======== EXTRACTED TEXT

Visit Avantis Investors

| Support | Open an Account | Register for Access
My Account
Retirement

The Regulatory Pendulum Swings Back: Trump's Impact on Workplace Retirement Plans

President Donald Trump’s proposed regulatory changes could have far-reaching effects on retirement plans.

By  Glenn Dial
11/10/2025

Key Takeaways

New deregulation initiatives may reduce federal government oversight of workplace retirement plans.

Rules governing retirement plans and investments have fluctuated during recent presidential administrations.

Staying informed about proposed regulatory changes is crucial, as plan sponsors may have questions about how these affect workplace retirement plans.

In President Trump’s second term, the focus on regulations for workplace retirement savings is becoming clearer. His initial actions — such as reducing oversight across federal agencies and reevaluating environmental, social and governance (ESG) investing policies — indicate shifts that could transform the retirement landscape.

The One Big Beautiful Bill Act (OBBBA) includes additional provisions that might impact retirement planning.

Advisors and plan sponsors should stay ahead of these changes to help clients adapt their strategies and remain compliant.

Approximately 72% of U.S. private industry workers have access to workplace retirement savings plans or programs.1 By the end of June 2025, about $13 trillion was invested in employer-based defined contribution (DC) retirement plans, with $9.3 trillion in 401(k) plans.2 Regulatory changes to these plans could affect many Americans’ retirement savings.

Regulatory Changes in Workplace Retirement Plans

Rules governing workplace retirement plans have evolved over the past two presidential administrations. While some changes might reduce compliance costs for plan sponsors, others could raise concerns for plan participants.

Trump Administration I
2017-2021

Biden Administration
2021-2025

Trump Administration II
2025-

Oversight and Enforcement

The Trump Administration repealed the Obama Administration’s “Fiduciary Rule,” which required advisors to prioritize their clients’ interests above their own. It reverted to the “suitability standard,” a lower level of accountability that only demands recommendations meet a client's specific needs.3

President Biden reaffirmed fiduciary responsibility for those providing investment advice to retirement plan participants as part of a new “Retirement Security Rule.” It requires providers to adhere to high standards of care and loyalty when recommending investments and “avoid recommendations that favor the investment advice providers’ interests.”4

Major industry trade groups challenged the Retirement Security Rule in federal court. This litigation continues, and the U.S. Department of Labor (DOL) intends to issue a new rule in 2026.

================

**PROBLEM DETAILS:** According to the article on retirement plan regulation, how much money was invested in 401(k) plans by the end of June 2025? The records are not needed for the task.

======== RECORD EXTRACTS

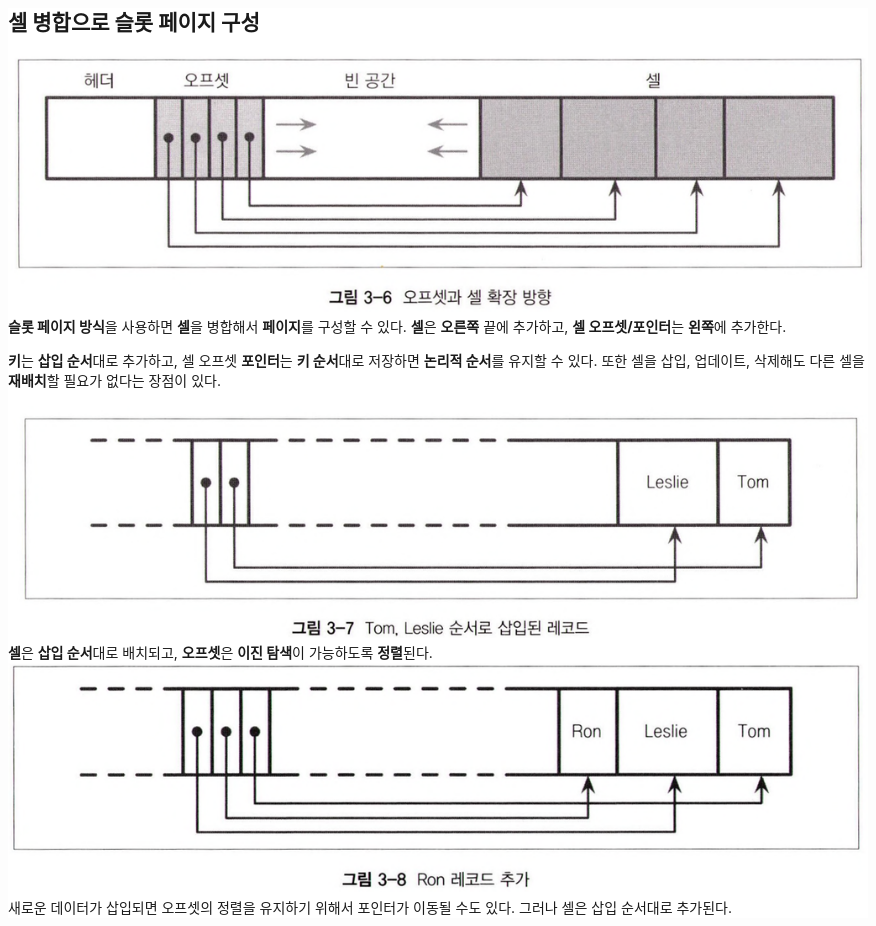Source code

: ## 셀 병합으로 슬롯 페이지 구성

![](files/Pasted%20image%2020230808224300.png)
**슬롯 페이지 방식**을 사용하면 **셀**을 병합해서 **페이지**를 구성할 수 있다.
**셀**은 **오른쪽** 끝에 추가하고, **셀 오프셋/포인터**는 **왼쪽**에 추가한다.

**키**는 **삽입 순서**대로 추가하고, 셀 오프셋 **포인터**는 **키 순서**대로 저장하면 **논리적 순서**를 유지할 수 있다.
또한 셀을 삽입, 업데이트, 삭제해도 다른 셀을 **재배치**할 필요가 없다는 장점이 있다.

![](files/Pasted%20image%2020230808224645.png)
**셀**은 **삽입 순서**대로 배치되고, **오프셋**은 **이진 탐색**이 가능하도록 **정렬**된다.
![](files/Pasted%20image%2020230808224658.png)
새로운 데이터가 삽입되면 오프셋의 정렬을 유지하기 위해서 포인터가 이동될 수도 있다.
그러나 셀은 삽입 순서대로 추가된다.
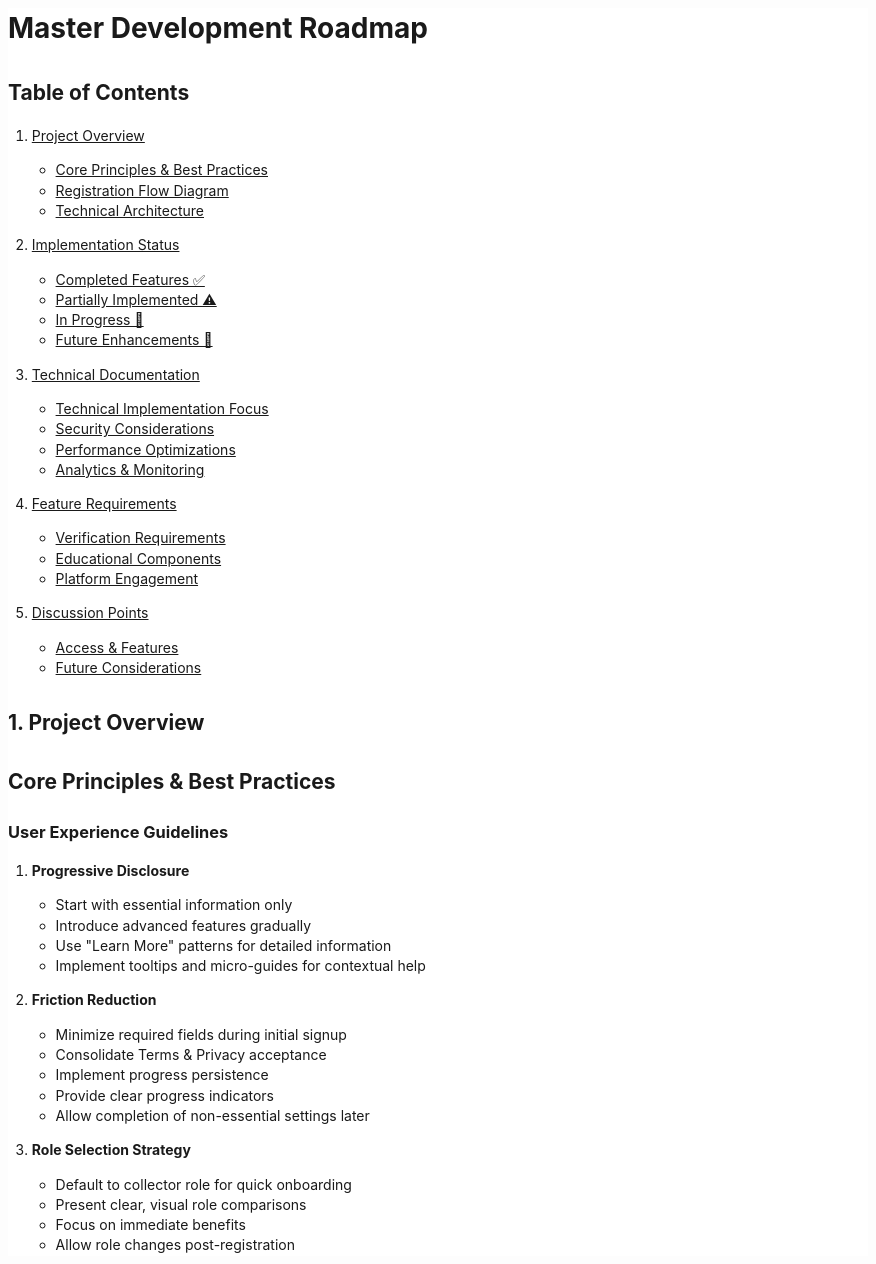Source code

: # Master Development Roadmap

## Table of Contents
1. [Project Overview](#1-project-overview)
   - [Core Principles & Best Practices](#core-principles--best-practices)
   - [Registration Flow Diagram](#registration-flow-diagram)
   - [Technical Architecture](#technical-architecture)

2. [Implementation Status](#2-implementation-status)
   - [Completed Features ✅](#completed-features-)
   - [Partially Implemented ⚠️](#partially-implemented-)
   - [In Progress 🚧](#in-progress-)
   - [Future Enhancements 🔮](#future-enhancements-)

3. [Technical Documentation](#3-technical-documentation)
   - [Technical Implementation Focus](#technical-implementation-focus)
   - [Security Considerations](#security-implementation)
   - [Performance Optimizations](#performance-optimizations)
   - [Analytics & Monitoring](#analytics--monitoring)

4. [Feature Requirements](#4-feature-requirements)
   - [Verification Requirements](#verification-requirements)
   - [Educational Components](#educational-components)
   - [Platform Engagement](#platform-engagement)

5. [Discussion Points](#5-discussion-points)
   - [Access & Features](#access--features)
   - [Future Considerations](#future-considerations)

## 1. Project Overview

## Core Principles & Best Practices

### User Experience Guidelines
1. **Progressive Disclosure**
   - Start with essential information only
   - Introduce advanced features gradually
   - Use "Learn More" patterns for detailed information
   - Implement tooltips and micro-guides for contextual help

2. **Friction Reduction**
   - Minimize required fields during initial signup
   - Consolidate Terms & Privacy acceptance
   - Implement progress persistence
   - Provide clear progress indicators
   - Allow completion of non-essential settings later

3. **Role Selection Strategy**
   - Default to collector role for quick onboarding
   - Present clear, visual role comparisons
   - Focus on immediate benefits
   - Allow role changes post-registration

================

**SOLUTION TO THIS PROBLEM:** About $9.3 trillion.